It is important for people of all ages to plan for potential future incapacity. Incapacity can arise from illness or injury and can be temporary or permanent.
If you lose capacity, your family will not have the ability to make financial, medical and lifestyle decisions on your behalf. Powers of attorney are legal documents that authorise people that you nominate to make decisions for you during your lifetime if such circumstances arise.
An attorney appointed under an enduring power of attorney (financial) has authority to make decisions about your assets and finances. You can appoint one or more persons as your attorneys.
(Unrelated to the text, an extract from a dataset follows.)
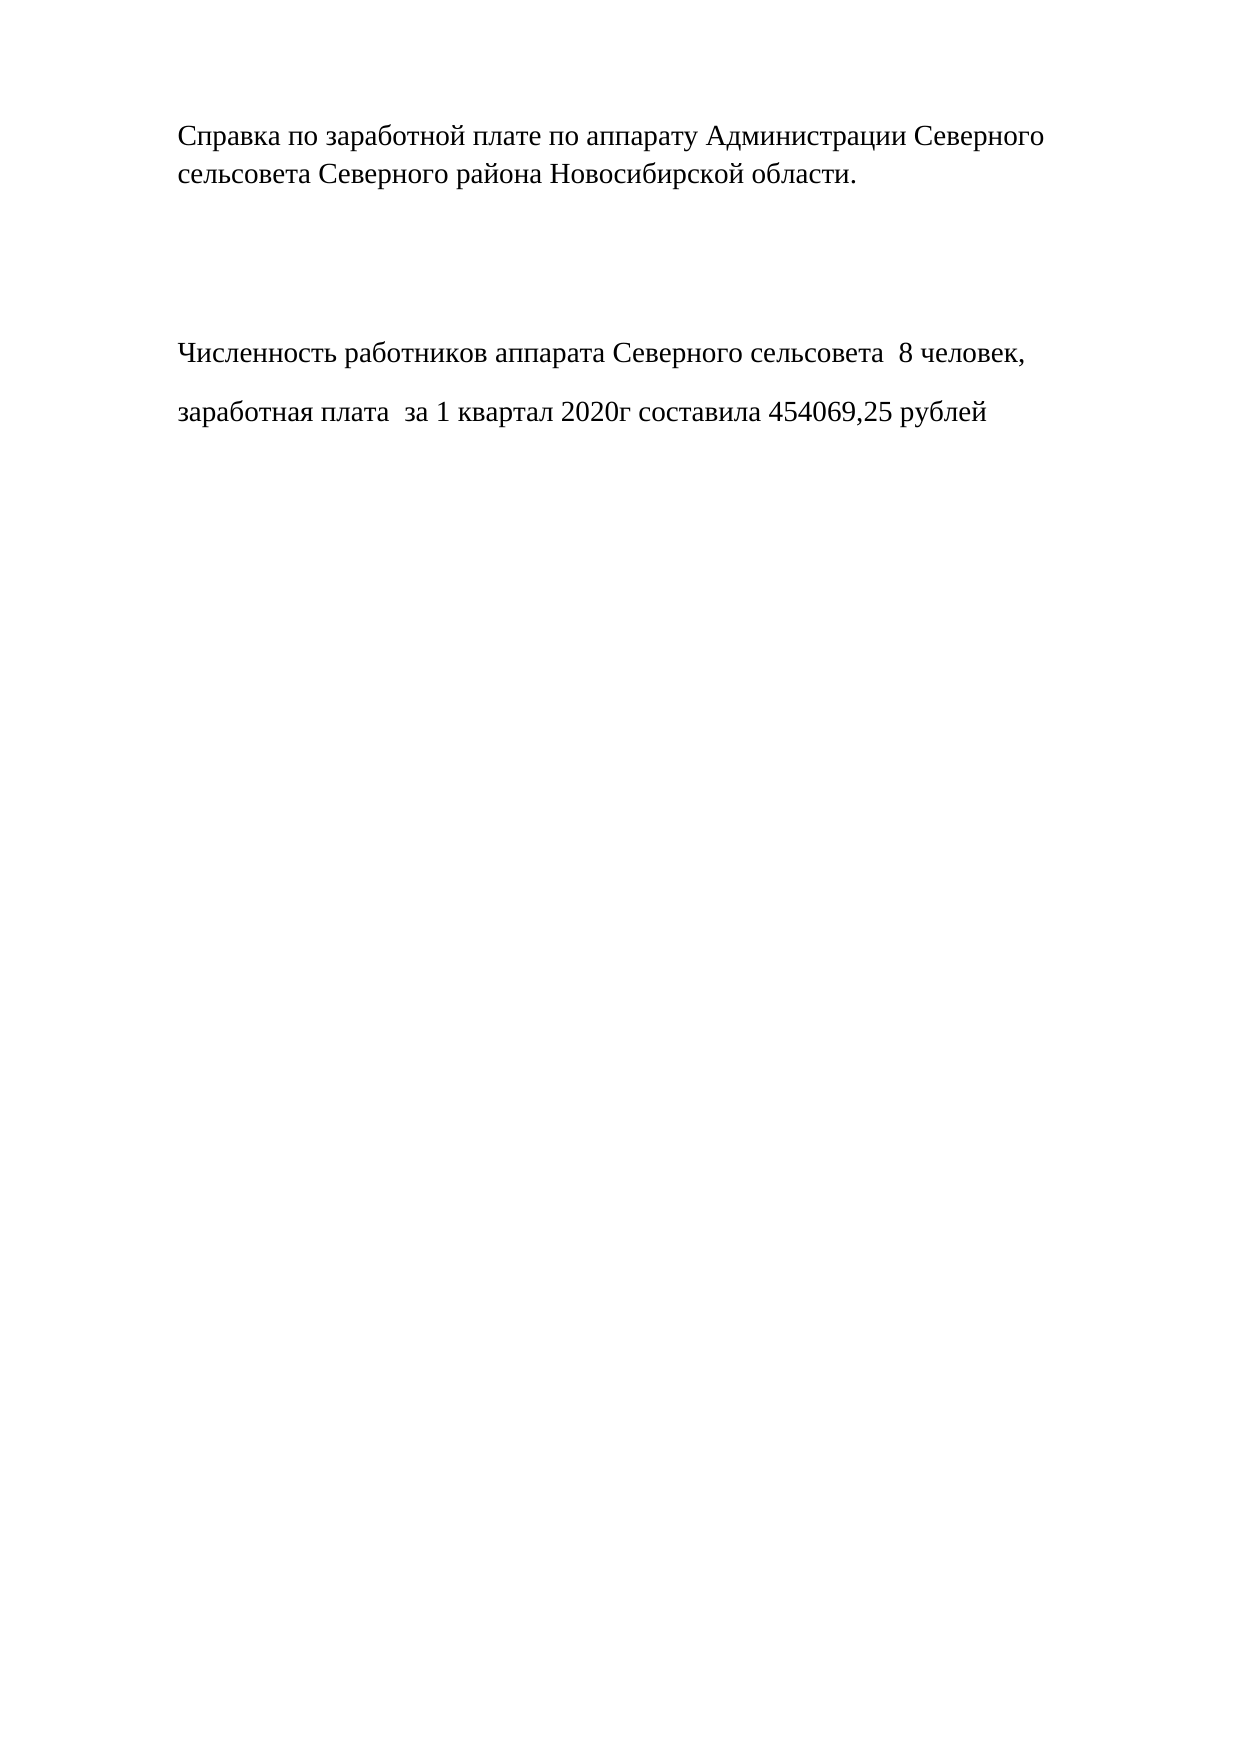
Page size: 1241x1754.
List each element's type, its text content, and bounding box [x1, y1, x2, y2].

You can specify conditions, limitation or instructions in the document and you can specify whether your attorney’s power commences immediately or at some future point in time.
An enduring power of attorney (medical treatment) enables you to appoint a person to make decisions about medical treatment on your behalf. Your attorney can only make medical decisions on your behalf if you are unable to make the necessary decisions yourself. Your attorney can consent to medical treatment, elect between treatment options and can refuse consent to treatment if he or she believes it would cause you unnecessary distress or you would consider the treatment unwarranted.
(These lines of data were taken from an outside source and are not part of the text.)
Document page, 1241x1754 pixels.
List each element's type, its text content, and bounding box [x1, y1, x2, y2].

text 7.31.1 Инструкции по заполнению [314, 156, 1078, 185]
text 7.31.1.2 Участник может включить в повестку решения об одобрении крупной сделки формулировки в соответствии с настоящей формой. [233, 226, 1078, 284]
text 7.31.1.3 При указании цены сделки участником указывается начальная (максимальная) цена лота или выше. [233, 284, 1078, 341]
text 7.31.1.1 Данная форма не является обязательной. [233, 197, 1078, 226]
An Enduring Power of Guardianship enables you to appoint a person to make lifestyle decisions for you if you are unable to make those decisions yourself. This includes decisions about where you will live and with whom and other health care and lifestyle matters.
Victorian Civil & Administrative Tribunal (VCAT) – Guardianship & Administration applications
You can only make powers of attorney if you have the necessary capacity to understand the nature and effect of the documents.
If you lose capacity and you have not appointed an attorney, it will be necessary for someone to apply to VCAT to be appointed as your administrator and guardian. The application could be made by a family member, friend or other interested person such as a social worker. An administrator appointed by VCAT has the authority to manage your assets and finances. A guardian appointed by VCAT has the authority to make lifestyle and health care decisions on your behalf. VCAT could appoint a person who you would not have appointed yourself, or could appoint a trustee company or public advocate to make decisions on your behalf.